Yesterday, in Lindke v. Freed, the Supreme Court held 9-0 that social media accounts and posts by public officials do not ordinarily constitute public fora, even where the content of the posts concerns governmental activity. Rather, such posts create a public forum (thereby giving the public some right to access and comment on them) only when they satisfy the state-action doctrine, not when they are the speech of the official in his capacity as a private citizen. In an opinion by Justice Amy Coney Barrett, the Court held that state action is satisfied only when the posting official “(1) had actual authority to speak on behalf of the State [or locality] on a particular matter, and (2) purported to exercise that authority in the relevant posts.”

The Court stressed that both portions of the test were fact-dependent. Actual authority under the first part of the test depends on “written law or longstanding custom” giving the official the authority to speak on behalf of the government with regard to the subject of the post. Importantly, the test is not whether the subject of the post falls within the official’s job responsibilities, but whether the official has the authority to speak for the government with respect to that issue. 

Purported authority under the second part of the test is a “fact-specific undertaking in which the post’s content and function are the most important considerations.” The Court noted that posts with identical content could yield different results depending on whether the context indicated that the official was using the post “to exercise the power of his office” or to “engag[e] in private speech ’relate[d] to his public employment (emphasis added).’” 

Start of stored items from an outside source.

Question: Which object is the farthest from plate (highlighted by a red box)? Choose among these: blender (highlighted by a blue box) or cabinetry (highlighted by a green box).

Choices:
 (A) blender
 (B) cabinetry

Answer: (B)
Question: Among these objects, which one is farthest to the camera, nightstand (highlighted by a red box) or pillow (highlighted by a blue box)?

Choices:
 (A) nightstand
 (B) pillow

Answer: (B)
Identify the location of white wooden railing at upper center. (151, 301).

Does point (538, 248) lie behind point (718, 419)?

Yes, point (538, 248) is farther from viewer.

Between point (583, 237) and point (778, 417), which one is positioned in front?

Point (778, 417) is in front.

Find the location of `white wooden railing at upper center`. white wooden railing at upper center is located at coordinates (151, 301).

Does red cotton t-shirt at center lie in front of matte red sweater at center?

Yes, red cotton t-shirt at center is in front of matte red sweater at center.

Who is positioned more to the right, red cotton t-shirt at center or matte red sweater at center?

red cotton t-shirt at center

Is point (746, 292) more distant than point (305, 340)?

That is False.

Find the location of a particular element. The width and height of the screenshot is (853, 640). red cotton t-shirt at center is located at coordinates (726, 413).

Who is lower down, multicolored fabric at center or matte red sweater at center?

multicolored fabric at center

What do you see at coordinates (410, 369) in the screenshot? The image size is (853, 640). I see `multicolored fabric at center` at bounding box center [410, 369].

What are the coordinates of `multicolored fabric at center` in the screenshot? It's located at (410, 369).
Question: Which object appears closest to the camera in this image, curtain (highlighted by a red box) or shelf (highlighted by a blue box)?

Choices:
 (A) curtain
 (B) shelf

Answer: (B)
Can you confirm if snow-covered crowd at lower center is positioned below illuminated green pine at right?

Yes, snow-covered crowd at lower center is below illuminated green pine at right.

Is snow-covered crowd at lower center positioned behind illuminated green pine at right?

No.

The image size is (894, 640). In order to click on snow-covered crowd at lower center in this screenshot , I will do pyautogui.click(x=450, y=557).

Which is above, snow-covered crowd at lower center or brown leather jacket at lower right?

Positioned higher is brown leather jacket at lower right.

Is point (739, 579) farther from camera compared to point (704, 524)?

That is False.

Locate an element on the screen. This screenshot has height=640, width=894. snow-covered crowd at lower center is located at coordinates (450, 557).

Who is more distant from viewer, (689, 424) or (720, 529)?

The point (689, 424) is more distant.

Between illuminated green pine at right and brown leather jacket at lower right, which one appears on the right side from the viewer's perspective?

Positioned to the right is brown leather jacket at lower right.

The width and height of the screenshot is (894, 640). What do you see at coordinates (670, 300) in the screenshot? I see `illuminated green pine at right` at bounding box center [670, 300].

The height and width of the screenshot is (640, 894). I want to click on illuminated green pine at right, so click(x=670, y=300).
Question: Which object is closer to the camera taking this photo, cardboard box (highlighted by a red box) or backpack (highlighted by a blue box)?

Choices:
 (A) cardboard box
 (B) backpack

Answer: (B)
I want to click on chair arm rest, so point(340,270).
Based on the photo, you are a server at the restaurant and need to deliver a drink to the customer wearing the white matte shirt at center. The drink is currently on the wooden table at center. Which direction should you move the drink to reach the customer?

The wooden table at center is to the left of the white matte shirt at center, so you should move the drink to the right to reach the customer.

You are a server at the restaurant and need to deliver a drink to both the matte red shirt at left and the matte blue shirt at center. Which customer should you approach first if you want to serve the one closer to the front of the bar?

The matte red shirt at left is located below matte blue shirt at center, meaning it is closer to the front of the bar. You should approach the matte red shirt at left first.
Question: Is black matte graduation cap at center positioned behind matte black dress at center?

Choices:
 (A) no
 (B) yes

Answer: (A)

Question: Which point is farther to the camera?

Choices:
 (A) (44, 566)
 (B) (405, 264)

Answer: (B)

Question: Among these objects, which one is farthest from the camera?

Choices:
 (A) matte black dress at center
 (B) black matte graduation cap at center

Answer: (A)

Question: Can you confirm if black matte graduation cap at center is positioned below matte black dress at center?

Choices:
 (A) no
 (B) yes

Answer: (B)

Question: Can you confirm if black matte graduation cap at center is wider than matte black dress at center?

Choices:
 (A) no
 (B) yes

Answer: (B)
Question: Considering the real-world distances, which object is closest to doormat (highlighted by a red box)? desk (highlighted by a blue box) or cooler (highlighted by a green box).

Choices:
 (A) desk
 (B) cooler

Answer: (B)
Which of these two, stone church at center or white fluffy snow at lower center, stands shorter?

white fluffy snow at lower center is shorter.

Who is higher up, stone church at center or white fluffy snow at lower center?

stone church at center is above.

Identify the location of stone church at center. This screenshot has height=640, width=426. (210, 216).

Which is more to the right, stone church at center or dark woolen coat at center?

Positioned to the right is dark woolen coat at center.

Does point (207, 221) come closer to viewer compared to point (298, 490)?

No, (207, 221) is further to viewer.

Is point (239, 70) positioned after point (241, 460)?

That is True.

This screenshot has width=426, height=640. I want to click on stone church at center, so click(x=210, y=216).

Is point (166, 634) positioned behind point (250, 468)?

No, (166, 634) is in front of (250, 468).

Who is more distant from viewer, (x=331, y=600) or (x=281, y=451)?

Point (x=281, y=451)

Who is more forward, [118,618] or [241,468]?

Public officials who wish to discuss job-related matters on their personal social-media accounts would be well-advised to post disclaimers on the pages specifying that the posts are being made in their personal capacity and do not constitute official speech on behalf of the government. The Court said that such a disclaimer would create “a heavy (though not irrebuttable) presumption that all of the posts on his page were personal.” Most public officials will probably wish to play it safe and not discuss governmental matters on social-media pages that they wish to remain personal, for the Court warned that officials may not block members of the public from the page if even a portion of the posts on the page constitute state action.

Overall, Lindke makes it quite difficult for members of the public to establish a First Amendment right to access, and to comment on, public officials’ personal social-media pages. Such a right will exist only in the rare case where the public official has authority to speak for the government on the topic of the post and purports to use the post to carry out that authority.